Hackers hit Apple after Facebook attack
SAN FRANCISCO (AFP) – Apple on Tuesday said it suffered a cyber attack similar to the one recently carried out against Facebook, but that it repelled the invaders before its data was plundered.
The maker of iPhones, iPads, iPods, and Macintosh computers said it is working with law enforcement officials to hunt down the hackers, who appeared tied to a series of recent cyber attacks on US technology firms.
“The malware was employed in an attack against Apple and other companies, and was spread through a website for software developers,” Apple said in an e-mail response to an AFP inquiry.
The malicious software, or malware, took advantage of a vulnerability in a Java program used as a “plug-in” for Web-browsing programmes.
A “small number” of computer systems at Apple were infected but they were isolated from the main network, according the Silicon Valley-based company.

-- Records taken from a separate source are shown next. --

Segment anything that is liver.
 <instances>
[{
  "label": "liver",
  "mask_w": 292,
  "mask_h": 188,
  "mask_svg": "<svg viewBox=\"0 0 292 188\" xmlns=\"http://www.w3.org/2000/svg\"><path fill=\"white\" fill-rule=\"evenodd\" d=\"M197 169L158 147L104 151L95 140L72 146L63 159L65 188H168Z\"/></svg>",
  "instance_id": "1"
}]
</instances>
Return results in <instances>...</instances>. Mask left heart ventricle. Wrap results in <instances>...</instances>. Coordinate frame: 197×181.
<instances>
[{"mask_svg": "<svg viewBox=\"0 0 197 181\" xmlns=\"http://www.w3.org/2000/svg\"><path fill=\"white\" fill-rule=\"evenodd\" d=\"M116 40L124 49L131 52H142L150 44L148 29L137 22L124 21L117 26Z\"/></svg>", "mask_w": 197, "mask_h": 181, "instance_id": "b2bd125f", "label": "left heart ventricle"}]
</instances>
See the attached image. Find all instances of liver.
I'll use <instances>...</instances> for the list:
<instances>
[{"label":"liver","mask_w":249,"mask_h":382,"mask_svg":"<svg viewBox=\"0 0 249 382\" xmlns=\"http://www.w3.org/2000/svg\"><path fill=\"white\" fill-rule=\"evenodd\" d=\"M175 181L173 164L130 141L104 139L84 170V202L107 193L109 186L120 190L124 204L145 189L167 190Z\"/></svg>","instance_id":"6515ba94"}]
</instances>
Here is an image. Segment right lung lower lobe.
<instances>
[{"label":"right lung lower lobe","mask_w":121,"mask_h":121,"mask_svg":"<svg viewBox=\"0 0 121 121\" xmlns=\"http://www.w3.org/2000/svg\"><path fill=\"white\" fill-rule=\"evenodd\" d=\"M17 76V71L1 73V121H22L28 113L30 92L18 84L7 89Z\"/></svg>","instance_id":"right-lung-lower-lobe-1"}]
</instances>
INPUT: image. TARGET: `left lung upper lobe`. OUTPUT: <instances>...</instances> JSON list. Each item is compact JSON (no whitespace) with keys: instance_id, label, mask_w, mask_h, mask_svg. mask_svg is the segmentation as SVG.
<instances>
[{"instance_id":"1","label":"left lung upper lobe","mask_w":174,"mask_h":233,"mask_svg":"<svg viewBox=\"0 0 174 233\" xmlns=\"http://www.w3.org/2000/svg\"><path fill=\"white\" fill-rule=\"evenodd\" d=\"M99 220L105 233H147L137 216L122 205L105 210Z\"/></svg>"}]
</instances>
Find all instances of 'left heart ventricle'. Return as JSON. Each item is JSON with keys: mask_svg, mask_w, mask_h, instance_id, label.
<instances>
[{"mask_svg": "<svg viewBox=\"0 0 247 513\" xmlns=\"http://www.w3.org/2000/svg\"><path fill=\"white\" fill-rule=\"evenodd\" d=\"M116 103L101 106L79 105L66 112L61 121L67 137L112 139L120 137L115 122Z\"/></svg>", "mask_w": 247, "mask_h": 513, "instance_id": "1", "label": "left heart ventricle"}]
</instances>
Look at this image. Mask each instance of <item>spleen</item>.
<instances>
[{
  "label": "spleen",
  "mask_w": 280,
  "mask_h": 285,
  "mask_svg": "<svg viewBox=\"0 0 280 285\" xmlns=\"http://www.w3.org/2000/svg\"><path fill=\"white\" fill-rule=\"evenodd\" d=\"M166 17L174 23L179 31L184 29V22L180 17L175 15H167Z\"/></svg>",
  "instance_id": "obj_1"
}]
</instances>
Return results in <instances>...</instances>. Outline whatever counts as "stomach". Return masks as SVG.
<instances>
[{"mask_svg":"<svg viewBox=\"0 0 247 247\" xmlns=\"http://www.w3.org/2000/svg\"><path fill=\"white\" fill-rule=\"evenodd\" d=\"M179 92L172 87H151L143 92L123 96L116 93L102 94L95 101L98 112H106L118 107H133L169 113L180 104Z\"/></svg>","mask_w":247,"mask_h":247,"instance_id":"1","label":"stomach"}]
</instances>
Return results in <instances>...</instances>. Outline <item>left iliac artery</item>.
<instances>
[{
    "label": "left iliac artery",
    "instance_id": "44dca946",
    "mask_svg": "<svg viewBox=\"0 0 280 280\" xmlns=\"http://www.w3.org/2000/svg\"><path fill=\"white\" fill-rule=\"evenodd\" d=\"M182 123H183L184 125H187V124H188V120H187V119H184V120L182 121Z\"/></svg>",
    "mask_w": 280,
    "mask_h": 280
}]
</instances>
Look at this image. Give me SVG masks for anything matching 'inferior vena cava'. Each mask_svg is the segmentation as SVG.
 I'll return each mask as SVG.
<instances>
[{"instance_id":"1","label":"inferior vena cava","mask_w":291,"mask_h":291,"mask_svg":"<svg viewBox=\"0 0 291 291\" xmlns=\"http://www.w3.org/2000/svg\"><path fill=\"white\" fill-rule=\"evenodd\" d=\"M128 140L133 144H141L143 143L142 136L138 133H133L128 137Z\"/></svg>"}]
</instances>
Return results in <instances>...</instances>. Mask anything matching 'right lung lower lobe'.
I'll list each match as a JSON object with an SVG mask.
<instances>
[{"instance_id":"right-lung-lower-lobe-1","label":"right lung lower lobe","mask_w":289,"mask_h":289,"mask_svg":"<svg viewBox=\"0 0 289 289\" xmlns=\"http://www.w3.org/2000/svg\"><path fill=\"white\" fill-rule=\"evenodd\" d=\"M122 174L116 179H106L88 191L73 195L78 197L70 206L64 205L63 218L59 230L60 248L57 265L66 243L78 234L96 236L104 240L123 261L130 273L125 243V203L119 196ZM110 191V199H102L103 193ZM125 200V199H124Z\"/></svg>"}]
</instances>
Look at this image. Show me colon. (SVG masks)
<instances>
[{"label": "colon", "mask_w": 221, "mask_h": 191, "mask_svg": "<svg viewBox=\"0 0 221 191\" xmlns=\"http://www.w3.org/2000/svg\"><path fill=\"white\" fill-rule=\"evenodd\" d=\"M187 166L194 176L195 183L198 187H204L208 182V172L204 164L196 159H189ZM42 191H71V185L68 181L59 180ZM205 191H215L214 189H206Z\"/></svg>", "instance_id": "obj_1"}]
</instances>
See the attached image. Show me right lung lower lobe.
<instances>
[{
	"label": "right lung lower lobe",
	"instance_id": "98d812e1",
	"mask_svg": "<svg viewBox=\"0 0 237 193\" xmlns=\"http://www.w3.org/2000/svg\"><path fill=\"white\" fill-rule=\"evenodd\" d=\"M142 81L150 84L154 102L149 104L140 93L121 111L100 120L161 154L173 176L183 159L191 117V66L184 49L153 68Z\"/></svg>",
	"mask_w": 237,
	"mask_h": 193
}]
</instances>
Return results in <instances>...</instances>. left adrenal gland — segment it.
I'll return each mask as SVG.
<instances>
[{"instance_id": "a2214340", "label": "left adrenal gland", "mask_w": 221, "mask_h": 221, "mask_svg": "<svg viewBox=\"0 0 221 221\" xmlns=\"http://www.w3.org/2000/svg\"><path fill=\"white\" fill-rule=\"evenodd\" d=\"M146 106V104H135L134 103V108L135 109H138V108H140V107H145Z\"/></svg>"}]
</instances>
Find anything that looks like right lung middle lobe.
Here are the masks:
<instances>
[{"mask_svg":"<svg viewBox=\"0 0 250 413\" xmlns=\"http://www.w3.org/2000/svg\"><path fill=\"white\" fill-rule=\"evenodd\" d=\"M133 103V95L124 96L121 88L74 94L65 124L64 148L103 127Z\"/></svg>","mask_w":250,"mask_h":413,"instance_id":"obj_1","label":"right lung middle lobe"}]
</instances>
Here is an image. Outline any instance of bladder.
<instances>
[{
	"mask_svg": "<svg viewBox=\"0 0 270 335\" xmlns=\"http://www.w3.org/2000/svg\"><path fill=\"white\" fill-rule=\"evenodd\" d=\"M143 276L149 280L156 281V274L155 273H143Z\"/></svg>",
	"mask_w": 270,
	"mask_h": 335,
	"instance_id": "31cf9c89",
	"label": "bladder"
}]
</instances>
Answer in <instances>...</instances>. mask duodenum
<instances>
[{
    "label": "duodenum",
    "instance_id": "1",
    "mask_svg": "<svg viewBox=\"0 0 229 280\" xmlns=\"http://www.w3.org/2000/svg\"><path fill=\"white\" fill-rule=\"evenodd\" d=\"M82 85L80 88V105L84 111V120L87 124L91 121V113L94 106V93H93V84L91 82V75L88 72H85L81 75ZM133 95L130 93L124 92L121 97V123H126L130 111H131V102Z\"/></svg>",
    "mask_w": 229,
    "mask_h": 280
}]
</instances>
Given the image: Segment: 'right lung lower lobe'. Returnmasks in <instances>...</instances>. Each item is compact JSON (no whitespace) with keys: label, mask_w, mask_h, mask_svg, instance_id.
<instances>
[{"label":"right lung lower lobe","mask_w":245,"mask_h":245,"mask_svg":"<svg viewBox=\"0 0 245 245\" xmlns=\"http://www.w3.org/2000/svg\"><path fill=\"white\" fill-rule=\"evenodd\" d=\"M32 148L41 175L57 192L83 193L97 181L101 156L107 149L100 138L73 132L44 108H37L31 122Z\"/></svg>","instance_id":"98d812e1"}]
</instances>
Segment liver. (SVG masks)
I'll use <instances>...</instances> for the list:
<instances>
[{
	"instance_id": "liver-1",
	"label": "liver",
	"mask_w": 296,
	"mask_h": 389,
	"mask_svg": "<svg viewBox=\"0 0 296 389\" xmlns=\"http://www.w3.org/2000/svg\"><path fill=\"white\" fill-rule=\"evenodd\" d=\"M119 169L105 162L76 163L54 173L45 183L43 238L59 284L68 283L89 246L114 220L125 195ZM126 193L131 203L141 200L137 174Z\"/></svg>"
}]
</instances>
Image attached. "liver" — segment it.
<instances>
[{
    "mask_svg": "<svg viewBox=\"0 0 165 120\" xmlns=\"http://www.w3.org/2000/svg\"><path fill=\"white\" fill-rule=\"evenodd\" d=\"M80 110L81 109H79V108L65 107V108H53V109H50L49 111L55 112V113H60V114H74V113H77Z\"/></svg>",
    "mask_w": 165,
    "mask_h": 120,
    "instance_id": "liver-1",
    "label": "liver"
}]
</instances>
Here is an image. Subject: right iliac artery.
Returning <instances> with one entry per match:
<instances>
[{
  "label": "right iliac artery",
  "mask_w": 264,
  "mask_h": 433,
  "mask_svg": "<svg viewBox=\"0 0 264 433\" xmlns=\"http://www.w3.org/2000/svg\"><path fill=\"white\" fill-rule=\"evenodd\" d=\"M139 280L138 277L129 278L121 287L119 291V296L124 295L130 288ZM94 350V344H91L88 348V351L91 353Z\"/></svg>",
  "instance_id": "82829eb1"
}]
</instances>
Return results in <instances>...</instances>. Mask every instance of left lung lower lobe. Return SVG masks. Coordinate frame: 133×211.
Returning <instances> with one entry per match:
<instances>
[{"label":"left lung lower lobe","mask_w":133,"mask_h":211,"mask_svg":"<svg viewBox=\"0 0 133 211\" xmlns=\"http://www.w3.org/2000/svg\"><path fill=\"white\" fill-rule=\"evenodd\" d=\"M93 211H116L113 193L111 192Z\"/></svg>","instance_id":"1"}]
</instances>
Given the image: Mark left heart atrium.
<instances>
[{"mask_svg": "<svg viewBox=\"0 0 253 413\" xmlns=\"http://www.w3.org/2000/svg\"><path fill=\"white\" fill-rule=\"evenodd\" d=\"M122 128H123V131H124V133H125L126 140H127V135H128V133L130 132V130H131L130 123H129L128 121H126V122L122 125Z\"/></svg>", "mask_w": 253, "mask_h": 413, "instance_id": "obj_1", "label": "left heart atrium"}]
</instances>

“There is no evidence that any data left Apple,” Apple said.
Apple released a Macintosh computer operating system update that disables Java software that hasn’t been used for 35 days or longer, as well as a tool for finding and removing the malware.
Word of hackers hitting Apple came just days after leading social network Facebook said it was “targeted in a sophisticated attack” last month, but that it found no evidence any user data was compromised.
Facebook said Friday that the malware came from an infected website of a mobile developer.
“We remediated all infected machines, informed law enforcement, and began a significant investigation that continues to this day,” it said.
It was unclear whether it was the same website blamed for the attack on Apple.
Using a previously unseen tactic, the attackers took advantage of a flaw in Java software made by Oracle, which was alerted to the situation and released a patch on February 1, according to Facebook.
The hackers appeared to be targeting developers and technology firms based on the website they chose to booby-trap with malicious code.
“Facebook was not alone in this attack,” the Northern California-based company said.
“It is clear that others were attacked and infiltrated recently as well.”
Early this month Twitter said it was hammered by a cyber attack similar to those that recently hit major Western news outlets, and that the passwords of about 250,000 users were stolen.
“This attack was not the work of amateurs, and we do not believe it was an isolated incident,” Twitter information security director Bob Lord said in a blog post at the time.
Lord said there was an “uptick in large-scale security attacks aimed at US technology and media companies”.